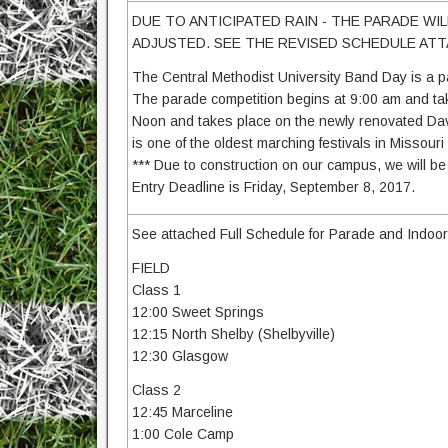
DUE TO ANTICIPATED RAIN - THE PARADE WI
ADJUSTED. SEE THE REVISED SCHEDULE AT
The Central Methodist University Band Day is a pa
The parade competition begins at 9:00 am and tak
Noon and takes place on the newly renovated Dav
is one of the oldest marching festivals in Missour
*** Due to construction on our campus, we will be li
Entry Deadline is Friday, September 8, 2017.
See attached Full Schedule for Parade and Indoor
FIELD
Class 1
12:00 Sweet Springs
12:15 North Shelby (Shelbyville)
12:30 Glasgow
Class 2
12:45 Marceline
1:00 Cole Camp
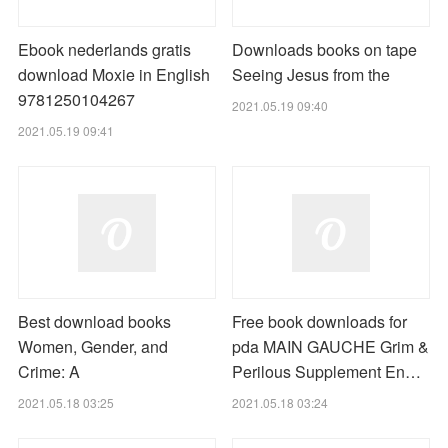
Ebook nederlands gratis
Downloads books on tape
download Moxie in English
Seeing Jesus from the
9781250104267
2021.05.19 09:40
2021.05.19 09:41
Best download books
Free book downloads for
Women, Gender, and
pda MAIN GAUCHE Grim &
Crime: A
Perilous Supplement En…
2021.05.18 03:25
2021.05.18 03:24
* * *
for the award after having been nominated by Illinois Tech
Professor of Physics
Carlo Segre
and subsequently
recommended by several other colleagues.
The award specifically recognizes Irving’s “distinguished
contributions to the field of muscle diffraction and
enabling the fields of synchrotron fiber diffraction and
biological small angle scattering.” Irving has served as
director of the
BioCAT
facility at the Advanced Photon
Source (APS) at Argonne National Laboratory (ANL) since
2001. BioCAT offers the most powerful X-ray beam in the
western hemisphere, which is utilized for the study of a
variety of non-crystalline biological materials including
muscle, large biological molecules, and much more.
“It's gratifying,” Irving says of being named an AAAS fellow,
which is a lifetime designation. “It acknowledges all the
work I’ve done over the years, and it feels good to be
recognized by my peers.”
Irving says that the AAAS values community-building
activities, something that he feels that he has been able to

Request: All lines above containing the string "Irving": copy each one.

Answer section:
The award specifically recognizes Irving’s “distinguished
biological small angle scattering.” Irving has served as
“It's gratifying,” Irving says of being named an AAAS fellow,
Irving says that the AAAS values community-building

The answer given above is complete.